Mandatory Spending

Function 500 - Education, Training, Employment, and Social Services

Limit Forgiveness of Graduate Student Loans

CBO periodically issues a compendium of policy options (called Options for Reducing the Deficit) covering a broad range of issues, as well as separate reports that include options for changing federal tax and spending policies in particular areas. This option appears in one of those publications. The options are derived from many sources and reflect a range of possibilities. For each option, CBO presents an estimate of its effects on the budget but makes no recommendations. Inclusion or exclusion of any particular option does not imply an endorsement or rejection by CBO.

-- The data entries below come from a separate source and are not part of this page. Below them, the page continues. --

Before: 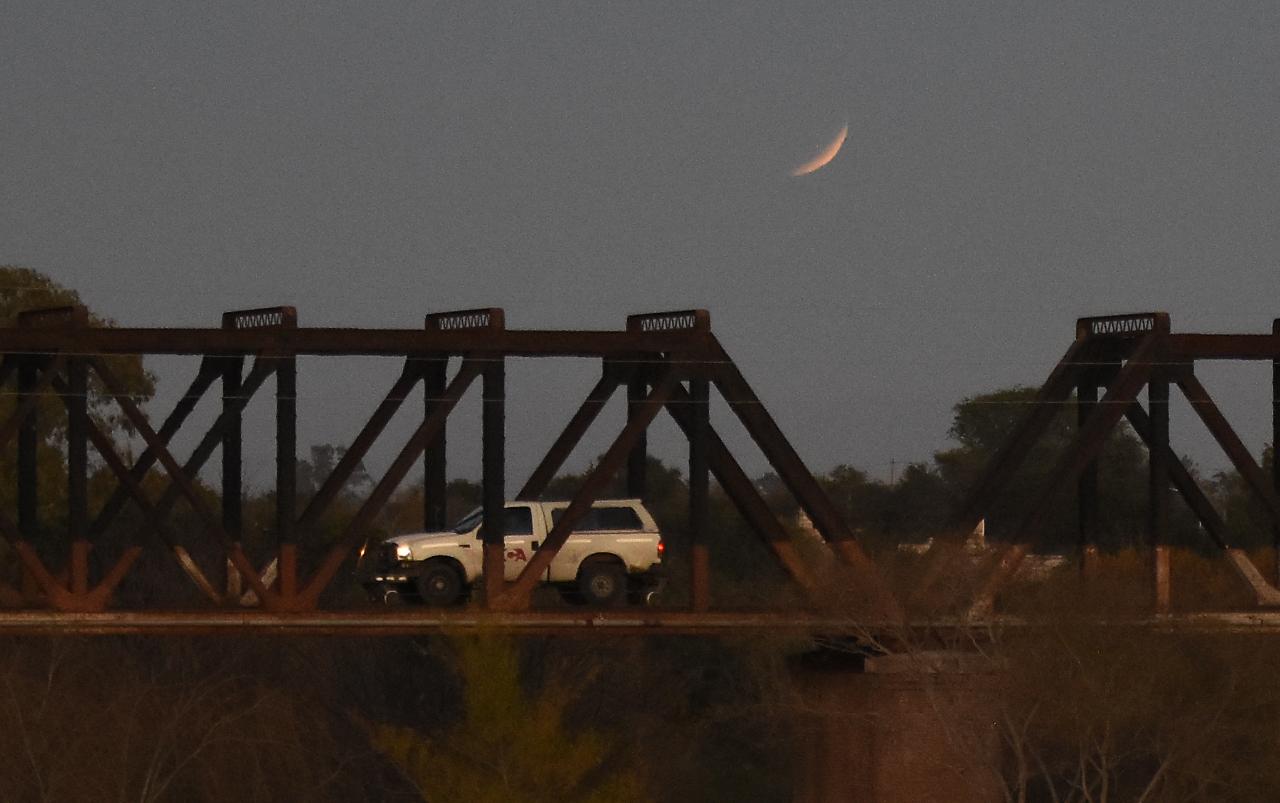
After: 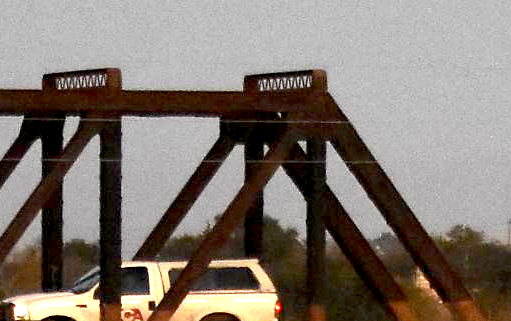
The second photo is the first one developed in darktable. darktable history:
crop: left 30%, top 30%, right 30%, bottom 30%
exposure: black level correction 0.005, exposure 2.084 EV, compensate highlight preservation false
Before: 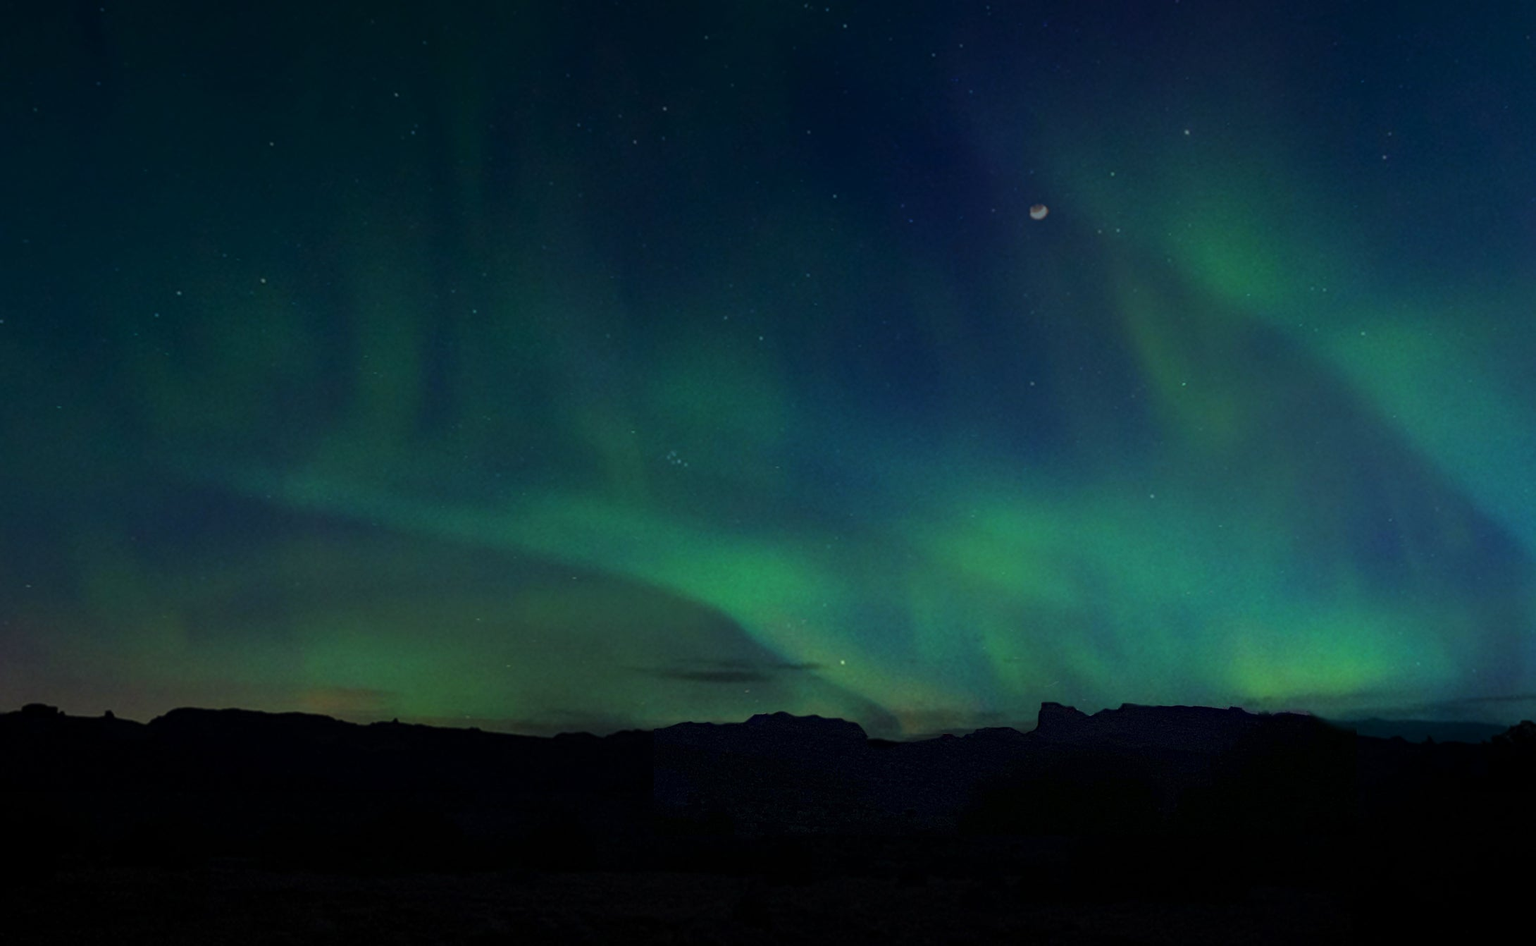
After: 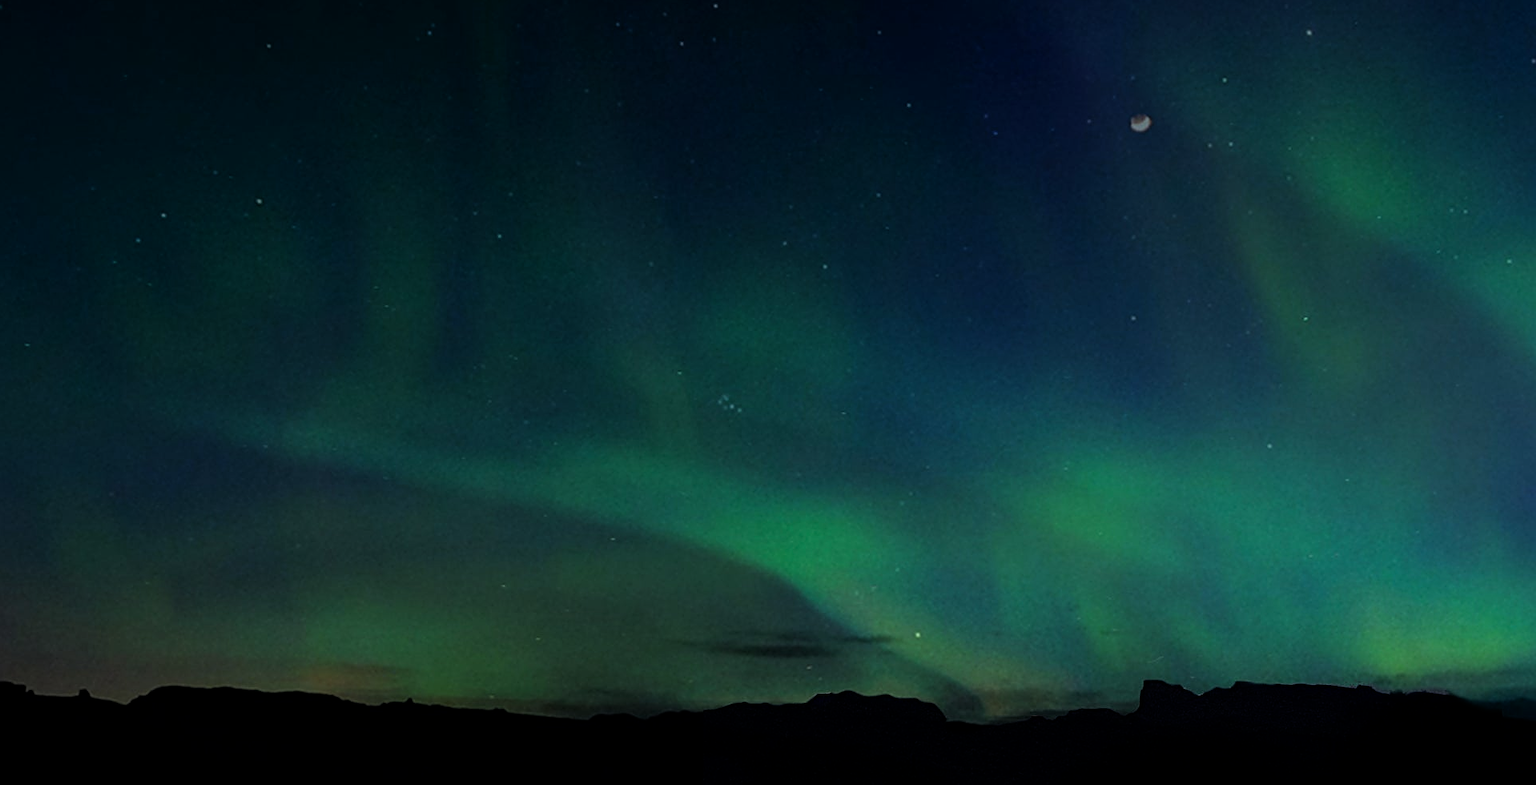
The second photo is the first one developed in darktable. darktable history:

Billions of Dollars 2021 2022 2023 2024 2025 2026 2027 2028 2029 2030 2021–
2025
2021–
2030
  Savings Estimated Using the Method Established in the Federal Credit Reform Act
Change in Outlays  
  Increase monthly payments under IDR plans -0.5 -1.1 -1.5 -2.0 -2.4 -2.9 -3.4 -4.0 -4.3 -4.6 -7.4 -26.6
  Extend repayment period for IDR plans -0.3 -0.7 -0.9 -1.1 -1.3 -1.6 -1.9 -2.1 -2.3 -2.4 -4.3 -14.5
  Change definition of discretionary income -0.1 -0.2 -0.4 -0.4 -0.5 -0.6 -0.8 -0.9 -1.0 -1.0 -1.7 -5.9
  Savings Estimated Using the Fair-Value Method
Change in Outlays  
  Increase monthly payments under IDR plans -0.4 -0.9 -1.3 -1.7 -2.1 -2.5 -3.0 -3.4 -3.8 -4.0 -6.4 -23.1
  Extend repayment period for IDR plans -0.2 -0.4 -0.6 -0.7 -0.8 -1.0 -1.2 -1.3 -1.5 -1.5 -2.7 -9.2
  Change definition of discretionary income -0.1 -0.2 -0.3 -0.4 -0.5 -0.6 -0.7 -0.8 -0.9 -0.9 -1.5 -5.3
 

This option would take effect in July 2021.
By law, the costs of federal student loan programs are measured in the budget according to the method established in the Federal Credit Reform Act. The fair-value method is an alternative approach that more fully accounts for market risk; it is included in this table for informational purposes.
IDR = income-driven repayment.

Federal student loans can be forgiven under certain circumstances. The federal government offers several income-driven repayment (IDR) plans in which monthly payments are calculated each year based on a percentage of a borrower’s discretionary income. (Discretionary income is typically defined as adjusted gross income (AGI) above 150 percent of the federal poverty guidelines for a borrower’s household.) Under such plans, after the borrower has made payments for a certain period of time, usually 20 years, the outstanding balance of his or her loans is forgiven. IDR plans do not limit the amount that can be forgiven. The Congressional Budget Office expects that the biggest benefits of those plans currently go to people who borrow to attend graduate or professional school.

This option includes three alternatives that would reduce loan forgiveness for new borrowers who take out federal student loans to pay for graduate school. The first alternative would increase the percentage of discretionary income that graduate borrowers in IDR plans pay on loans to 15 percent, up from the current 10 percent in most plans. (The amount those borrowers pay in some IDR plans is capped, so borrowers with sufficiently high income would pay less than 15 percent of their income.) The second alternative would extend the repayment period until loan forgiveness to 25 years for several IDR plans used by borrowers who take out loans to finance graduate school. The third alternative would change the definition of discretionary income to AGI above 125 percent of the federal poverty guidelines.